The mathematics behind Adam Optimizer

Question

I have read the paper "ADAM: A METHOD FOR STOCHASTIC OPTIMIZATION".

The PDF link is below: https://arxiv.org/pdf/1412.6980.pdf

The section 2.1 gives the explanation and the intuition in ADAM, but the statements does not make sense for me.

At first, it claims that $| \Delta_t | \le \alpha \cdot (1-\beta_1) / \sqrt{1-\beta_2}$, if $(1-\beta_1)>\sqrt{1-\beta_2}$

In the suggested value of $\beta_1=0.9$, $\beta_2=0.999$, it is in the case.

Latter it claims that $| \Delta_t | \le \alpha$, in common scenarios, but I think that if $\beta_1$, $\beta_2$ is fixed, if would never be in this so called "common scenarios".

Did I miss something?
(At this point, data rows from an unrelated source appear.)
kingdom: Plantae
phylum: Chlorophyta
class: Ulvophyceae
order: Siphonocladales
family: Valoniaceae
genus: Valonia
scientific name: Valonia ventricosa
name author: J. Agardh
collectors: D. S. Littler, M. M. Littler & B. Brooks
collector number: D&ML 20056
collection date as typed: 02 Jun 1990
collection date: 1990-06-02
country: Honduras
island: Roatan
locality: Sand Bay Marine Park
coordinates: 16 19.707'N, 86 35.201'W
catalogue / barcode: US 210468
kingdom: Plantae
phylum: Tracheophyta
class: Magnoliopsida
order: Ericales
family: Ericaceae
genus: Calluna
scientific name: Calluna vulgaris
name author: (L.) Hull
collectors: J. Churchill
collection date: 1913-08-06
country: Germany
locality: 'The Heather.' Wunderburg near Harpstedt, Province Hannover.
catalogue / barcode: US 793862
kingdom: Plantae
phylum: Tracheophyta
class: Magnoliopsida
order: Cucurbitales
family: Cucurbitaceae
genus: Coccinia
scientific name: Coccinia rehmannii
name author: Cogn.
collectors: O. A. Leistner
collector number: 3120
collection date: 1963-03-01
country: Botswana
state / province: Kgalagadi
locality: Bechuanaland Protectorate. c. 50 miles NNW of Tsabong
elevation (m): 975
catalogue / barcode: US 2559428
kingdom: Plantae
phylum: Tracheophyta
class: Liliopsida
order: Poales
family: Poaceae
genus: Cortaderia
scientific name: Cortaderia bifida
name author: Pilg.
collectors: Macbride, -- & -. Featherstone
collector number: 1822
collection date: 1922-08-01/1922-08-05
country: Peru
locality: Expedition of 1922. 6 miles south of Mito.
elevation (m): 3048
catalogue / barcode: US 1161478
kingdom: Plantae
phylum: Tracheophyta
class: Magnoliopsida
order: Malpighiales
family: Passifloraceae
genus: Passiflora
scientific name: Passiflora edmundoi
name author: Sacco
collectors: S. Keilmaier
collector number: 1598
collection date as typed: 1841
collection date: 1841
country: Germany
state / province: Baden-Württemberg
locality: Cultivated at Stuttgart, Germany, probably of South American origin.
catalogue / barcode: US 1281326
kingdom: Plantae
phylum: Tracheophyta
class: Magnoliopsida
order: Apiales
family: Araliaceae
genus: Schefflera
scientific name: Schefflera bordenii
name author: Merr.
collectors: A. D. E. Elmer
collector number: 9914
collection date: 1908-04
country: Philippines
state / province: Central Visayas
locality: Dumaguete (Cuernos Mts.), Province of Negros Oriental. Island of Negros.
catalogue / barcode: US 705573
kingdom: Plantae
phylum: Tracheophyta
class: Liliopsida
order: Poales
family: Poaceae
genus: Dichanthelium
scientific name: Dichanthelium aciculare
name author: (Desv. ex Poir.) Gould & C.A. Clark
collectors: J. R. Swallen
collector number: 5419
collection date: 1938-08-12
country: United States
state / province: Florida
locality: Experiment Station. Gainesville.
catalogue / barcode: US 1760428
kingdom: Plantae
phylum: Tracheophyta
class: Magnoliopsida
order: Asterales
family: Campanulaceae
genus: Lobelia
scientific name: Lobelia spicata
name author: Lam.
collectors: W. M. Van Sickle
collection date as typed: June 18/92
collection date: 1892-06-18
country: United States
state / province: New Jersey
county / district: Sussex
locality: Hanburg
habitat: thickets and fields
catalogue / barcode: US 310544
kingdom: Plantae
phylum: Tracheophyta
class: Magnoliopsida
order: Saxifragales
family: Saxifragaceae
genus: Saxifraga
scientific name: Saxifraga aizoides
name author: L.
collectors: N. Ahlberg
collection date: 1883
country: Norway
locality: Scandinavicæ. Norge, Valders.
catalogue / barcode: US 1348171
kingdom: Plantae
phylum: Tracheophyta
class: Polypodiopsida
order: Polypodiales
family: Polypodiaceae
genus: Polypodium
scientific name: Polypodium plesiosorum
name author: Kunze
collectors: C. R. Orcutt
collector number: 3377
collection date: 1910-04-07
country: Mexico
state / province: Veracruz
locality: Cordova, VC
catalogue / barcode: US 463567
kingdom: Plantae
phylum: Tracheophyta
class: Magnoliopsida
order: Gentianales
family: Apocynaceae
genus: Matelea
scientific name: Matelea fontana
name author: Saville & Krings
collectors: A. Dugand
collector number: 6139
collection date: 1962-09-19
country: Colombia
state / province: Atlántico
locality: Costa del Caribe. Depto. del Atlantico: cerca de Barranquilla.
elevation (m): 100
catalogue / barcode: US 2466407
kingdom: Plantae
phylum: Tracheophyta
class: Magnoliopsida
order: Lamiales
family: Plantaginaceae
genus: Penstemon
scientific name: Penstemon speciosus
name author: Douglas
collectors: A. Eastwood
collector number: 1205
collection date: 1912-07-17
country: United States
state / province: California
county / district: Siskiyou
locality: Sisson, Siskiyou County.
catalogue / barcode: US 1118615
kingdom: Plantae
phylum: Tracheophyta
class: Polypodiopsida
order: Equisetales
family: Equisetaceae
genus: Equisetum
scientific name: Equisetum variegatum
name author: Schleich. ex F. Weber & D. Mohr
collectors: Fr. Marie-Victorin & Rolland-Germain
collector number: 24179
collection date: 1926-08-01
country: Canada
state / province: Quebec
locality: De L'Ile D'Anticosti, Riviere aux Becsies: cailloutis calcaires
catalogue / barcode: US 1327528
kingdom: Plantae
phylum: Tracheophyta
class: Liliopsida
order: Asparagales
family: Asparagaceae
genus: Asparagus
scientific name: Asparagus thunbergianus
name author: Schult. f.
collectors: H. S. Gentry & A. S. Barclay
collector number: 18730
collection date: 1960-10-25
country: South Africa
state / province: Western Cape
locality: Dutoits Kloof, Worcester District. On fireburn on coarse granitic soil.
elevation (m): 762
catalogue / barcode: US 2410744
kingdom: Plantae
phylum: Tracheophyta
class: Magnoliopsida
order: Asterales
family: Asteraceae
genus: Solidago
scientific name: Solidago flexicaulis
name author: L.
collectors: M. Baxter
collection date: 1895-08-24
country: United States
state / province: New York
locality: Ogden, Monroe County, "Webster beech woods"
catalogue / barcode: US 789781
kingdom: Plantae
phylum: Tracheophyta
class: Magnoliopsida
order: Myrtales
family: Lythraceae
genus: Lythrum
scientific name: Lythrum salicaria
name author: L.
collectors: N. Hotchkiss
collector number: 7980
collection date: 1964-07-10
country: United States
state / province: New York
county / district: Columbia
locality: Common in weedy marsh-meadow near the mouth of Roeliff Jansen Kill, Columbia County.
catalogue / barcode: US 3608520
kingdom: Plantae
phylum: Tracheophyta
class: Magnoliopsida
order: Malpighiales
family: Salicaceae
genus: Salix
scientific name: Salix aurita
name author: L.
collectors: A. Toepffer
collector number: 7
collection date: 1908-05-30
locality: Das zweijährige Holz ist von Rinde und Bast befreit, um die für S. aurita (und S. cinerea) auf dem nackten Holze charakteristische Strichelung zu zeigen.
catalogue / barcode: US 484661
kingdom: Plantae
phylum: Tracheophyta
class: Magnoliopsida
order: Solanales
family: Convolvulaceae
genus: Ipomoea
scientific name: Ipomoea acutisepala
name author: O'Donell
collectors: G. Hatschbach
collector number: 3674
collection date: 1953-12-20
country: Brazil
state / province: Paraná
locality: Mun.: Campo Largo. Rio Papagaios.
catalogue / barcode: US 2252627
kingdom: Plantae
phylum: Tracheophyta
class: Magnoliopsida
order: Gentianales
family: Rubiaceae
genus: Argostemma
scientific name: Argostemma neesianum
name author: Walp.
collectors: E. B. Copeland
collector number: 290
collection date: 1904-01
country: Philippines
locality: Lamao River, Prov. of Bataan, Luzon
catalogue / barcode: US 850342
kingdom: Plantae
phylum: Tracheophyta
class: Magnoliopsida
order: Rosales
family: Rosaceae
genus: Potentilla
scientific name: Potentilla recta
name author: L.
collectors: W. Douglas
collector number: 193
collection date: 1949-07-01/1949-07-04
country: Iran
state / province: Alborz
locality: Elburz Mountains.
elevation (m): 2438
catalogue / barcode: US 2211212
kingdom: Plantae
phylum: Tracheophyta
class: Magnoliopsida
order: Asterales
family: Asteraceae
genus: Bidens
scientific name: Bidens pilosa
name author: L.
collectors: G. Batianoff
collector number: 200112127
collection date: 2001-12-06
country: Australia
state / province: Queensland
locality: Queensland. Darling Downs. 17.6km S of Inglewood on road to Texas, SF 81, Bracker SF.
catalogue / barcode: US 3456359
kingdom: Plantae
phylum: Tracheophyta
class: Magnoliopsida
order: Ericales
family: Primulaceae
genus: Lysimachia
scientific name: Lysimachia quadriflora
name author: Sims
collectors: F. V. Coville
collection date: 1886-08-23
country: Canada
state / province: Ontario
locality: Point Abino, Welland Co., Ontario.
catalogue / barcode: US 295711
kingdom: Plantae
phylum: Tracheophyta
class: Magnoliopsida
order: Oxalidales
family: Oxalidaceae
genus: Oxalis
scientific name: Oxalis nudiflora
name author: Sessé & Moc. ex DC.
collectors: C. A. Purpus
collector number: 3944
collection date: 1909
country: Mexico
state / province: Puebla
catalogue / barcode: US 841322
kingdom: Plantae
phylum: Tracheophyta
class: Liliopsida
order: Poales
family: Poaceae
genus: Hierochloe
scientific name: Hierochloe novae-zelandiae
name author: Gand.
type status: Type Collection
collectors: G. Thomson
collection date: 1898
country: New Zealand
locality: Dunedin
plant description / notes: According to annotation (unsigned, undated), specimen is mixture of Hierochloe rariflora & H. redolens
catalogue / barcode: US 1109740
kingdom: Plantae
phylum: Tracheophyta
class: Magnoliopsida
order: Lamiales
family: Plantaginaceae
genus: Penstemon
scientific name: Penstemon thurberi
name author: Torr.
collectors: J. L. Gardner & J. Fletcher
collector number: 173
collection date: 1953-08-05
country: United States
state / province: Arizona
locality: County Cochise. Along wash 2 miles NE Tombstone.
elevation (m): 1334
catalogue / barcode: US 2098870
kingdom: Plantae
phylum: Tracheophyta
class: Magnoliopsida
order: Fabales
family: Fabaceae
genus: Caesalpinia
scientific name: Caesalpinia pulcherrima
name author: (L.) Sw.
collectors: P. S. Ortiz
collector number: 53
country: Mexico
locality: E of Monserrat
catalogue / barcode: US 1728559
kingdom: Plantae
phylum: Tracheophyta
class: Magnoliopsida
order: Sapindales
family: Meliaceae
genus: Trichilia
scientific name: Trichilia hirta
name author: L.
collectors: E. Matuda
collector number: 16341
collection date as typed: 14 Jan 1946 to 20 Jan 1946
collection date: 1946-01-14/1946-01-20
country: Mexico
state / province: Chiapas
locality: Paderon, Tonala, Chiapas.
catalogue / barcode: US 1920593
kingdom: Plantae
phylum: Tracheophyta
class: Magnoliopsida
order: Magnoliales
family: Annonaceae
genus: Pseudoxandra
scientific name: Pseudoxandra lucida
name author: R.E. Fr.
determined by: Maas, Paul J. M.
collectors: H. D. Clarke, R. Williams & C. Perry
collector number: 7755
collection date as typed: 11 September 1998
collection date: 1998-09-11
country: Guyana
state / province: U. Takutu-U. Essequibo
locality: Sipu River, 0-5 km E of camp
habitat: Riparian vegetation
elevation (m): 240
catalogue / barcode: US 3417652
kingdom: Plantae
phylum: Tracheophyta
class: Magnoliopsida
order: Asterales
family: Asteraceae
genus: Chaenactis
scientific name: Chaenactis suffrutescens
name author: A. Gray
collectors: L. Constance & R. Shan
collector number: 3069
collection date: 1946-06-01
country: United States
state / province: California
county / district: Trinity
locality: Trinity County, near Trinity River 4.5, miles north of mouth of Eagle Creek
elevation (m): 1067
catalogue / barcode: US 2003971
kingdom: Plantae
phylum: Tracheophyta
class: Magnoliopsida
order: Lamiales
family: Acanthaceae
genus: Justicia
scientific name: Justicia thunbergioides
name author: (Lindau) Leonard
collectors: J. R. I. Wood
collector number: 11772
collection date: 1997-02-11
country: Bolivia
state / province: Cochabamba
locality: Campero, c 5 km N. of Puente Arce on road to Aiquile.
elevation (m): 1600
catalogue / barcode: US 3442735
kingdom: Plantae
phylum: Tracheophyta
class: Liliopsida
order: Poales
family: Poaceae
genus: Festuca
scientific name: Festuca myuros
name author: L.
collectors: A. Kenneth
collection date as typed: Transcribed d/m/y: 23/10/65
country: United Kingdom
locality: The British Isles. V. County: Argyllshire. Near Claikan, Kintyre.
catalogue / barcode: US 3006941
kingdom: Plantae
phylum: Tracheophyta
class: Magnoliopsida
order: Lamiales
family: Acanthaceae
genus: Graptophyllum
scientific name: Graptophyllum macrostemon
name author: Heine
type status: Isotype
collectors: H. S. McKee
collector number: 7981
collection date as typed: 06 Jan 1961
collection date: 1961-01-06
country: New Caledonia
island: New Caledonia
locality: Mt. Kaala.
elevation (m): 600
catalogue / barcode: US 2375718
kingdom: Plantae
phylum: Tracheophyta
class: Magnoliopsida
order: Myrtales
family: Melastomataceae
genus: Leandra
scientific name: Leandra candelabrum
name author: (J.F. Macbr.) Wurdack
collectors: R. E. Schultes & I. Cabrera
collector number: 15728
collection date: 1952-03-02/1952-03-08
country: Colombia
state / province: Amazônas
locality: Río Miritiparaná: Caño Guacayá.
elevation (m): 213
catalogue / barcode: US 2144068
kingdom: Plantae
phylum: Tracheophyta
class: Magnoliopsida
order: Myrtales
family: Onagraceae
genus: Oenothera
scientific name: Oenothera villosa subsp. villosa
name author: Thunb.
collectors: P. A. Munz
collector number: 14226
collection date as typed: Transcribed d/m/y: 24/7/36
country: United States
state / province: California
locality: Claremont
I am really confused.

Answer 1

My understanding is that those two expressions are two possible upper bounds (applicable depending the situation).

According to the paper (https://arxiv.org/pdf/1412.6980.pdf)

The first case only happens in the most severe case of sparsity: when a gradient has been zero at all timesteps except at the current timestep.

In that situation the upper bound will be:

$| \Delta_t | \le \alpha \cdot (1-\beta_1) / \sqrt{1-\beta_2} $

Otherwise the upper bound will be:

$|\Delta_t | \le \alpha$